## What is being asked
An exact copy of all the entries below is what this task needs.

■ ■ ■ ■

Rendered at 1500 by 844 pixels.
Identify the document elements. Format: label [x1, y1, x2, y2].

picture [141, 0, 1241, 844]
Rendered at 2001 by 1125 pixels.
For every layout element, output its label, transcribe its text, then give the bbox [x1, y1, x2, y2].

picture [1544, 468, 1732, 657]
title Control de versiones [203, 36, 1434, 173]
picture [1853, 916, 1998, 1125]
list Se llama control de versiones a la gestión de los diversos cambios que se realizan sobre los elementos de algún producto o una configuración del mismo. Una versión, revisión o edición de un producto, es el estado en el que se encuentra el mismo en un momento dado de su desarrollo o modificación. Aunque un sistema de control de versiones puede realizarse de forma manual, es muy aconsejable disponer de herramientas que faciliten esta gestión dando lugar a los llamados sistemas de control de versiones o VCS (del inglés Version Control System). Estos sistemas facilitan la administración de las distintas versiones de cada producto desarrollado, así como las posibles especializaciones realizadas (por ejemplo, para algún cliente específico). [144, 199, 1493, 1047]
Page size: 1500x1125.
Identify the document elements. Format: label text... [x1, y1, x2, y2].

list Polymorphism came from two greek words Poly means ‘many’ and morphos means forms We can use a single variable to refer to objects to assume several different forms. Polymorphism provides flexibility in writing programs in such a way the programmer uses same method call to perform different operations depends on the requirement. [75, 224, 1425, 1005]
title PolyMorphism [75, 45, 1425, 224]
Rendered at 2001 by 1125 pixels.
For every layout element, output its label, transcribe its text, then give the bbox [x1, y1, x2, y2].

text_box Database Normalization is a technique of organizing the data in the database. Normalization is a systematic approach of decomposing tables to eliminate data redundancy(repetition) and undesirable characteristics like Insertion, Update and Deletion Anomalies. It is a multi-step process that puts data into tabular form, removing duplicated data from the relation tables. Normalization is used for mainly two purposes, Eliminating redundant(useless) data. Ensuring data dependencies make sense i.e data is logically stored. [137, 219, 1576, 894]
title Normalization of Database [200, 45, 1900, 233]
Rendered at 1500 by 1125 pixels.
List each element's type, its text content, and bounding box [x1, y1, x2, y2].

■ ■ ■ ■

## Completed task
Rendered at 1500 by 844 pixels.
Identify the document elements. Format: label [x1, y1, x2, y2].

picture [141, 0, 1241, 844]
Rendered at 2001 by 1125 pixels.
For every layout element, output its label, transcribe its text, then give the bbox [x1, y1, x2, y2].

picture [1544, 468, 1732, 657]
title Control de versiones [203, 36, 1434, 173]
picture [1853, 916, 1998, 1125]
list Se llama control de versiones a la gestión de los diversos cambios que se realizan sobre los elementos de algún producto o una configuración del mismo. Una versión, revisión o edición de un producto, es el estado en el que se encuentra el mismo en un momento dado de su desarrollo o modificación. Aunque un sistema de control de versiones puede realizarse de forma manual, es muy aconsejable disponer de herramientas que faciliten esta gestión dando lugar a los llamados sistemas de control de versiones o VCS (del inglés Version Control System). Estos sistemas facilitan la administración de las distintas versiones de cada producto desarrollado, así como las posibles especializaciones realizadas (por ejemplo, para algún cliente específico). [144, 199, 1493, 1047]
Page size: 1500x1125.
Identify the document elements. Format: label text... [x1, y1, x2, y2].

list Polymorphism came from two greek words Poly means ‘many’ and morphos means forms We can use a single variable to refer to objects to assume several different forms. Polymorphism provides flexibility in writing programs in such a way the programmer uses same method call to perform different operations depends on the requirement. [75, 224, 1425, 1005]
title PolyMorphism [75, 45, 1425, 224]
Rendered at 2001 by 1125 pixels.
For every layout element, output its label, transcribe its text, then give the bbox [x1, y1, x2, y2].

text_box Database Normalization is a technique of organizing the data in the database. Normalization is a systematic approach of decomposing tables to eliminate data redundancy(repetition) and undesirable characteristics like Insertion, Update and Deletion Anomalies. It is a multi-step process that puts data into tabular form, removing duplicated data from the relation tables. Normalization is used for mainly two purposes, Eliminating redundant(useless) data. Ensuring data dependencies make sense i.e data is logically stored. [137, 219, 1576, 894]
title Normalization of Database [200, 45, 1900, 233]
Rendered at 1500 by 1125 pixels.
List each element's type, its text content, and bounding box [x1, y1, x2, y2].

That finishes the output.